• [WHAT THE TASK ASKS]
Would you please repeat the data that follows, exactly as it reads?

Page-level text extractions
______
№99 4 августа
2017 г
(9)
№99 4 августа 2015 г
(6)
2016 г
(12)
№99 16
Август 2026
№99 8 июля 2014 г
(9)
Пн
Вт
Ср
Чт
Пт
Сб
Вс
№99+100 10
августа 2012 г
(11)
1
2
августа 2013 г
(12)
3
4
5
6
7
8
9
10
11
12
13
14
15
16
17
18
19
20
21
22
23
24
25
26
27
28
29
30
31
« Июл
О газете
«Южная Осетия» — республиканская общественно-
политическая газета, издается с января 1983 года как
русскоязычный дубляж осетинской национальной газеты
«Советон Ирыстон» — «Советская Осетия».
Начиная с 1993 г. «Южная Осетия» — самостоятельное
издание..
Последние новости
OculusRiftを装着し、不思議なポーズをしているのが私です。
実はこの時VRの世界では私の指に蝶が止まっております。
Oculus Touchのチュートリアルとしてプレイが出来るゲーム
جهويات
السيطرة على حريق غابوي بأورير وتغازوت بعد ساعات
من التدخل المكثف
______
• [REPLY]
№99 4 августа
2017 г
(9)
№99 4 августа 2015 г
(6)
2016 г
(12)
№99 16
Август 2026
№99 8 июля 2014 г
(9)
Пн
Вт
Ср
Чт
Пт
Сб
Вс
№99+100 10
августа 2012 г
(11)
1
2
августа 2013 г
(12)
3
4
5
6
7
8
9
10
11
12
13
14
15
16
17
18
19
20
21
22
23
24
25
26
27
28
29
30
31
« Июл
О газете
«Южная Осетия» — республиканская общественно-
политическая газета, издается с января 1983 года как
русскоязычный дубляж осетинской национальной газеты
«Советон Ирыстон» — «Советская Осетия».
Начиная с 1993 г. «Южная Осетия» — самостоятельное
издание..
Последние новости
OculusRiftを装着し、不思議なポーズをしているのが私です。
実はこの時VRの世界では私の指に蝶が止まっております。
Oculus Touchのチュートリアルとしてプレイが出来るゲーム
جهويات
السيطرة على حريق غابوي بأورير وتغازوت بعد ساعات
من التدخل المكثف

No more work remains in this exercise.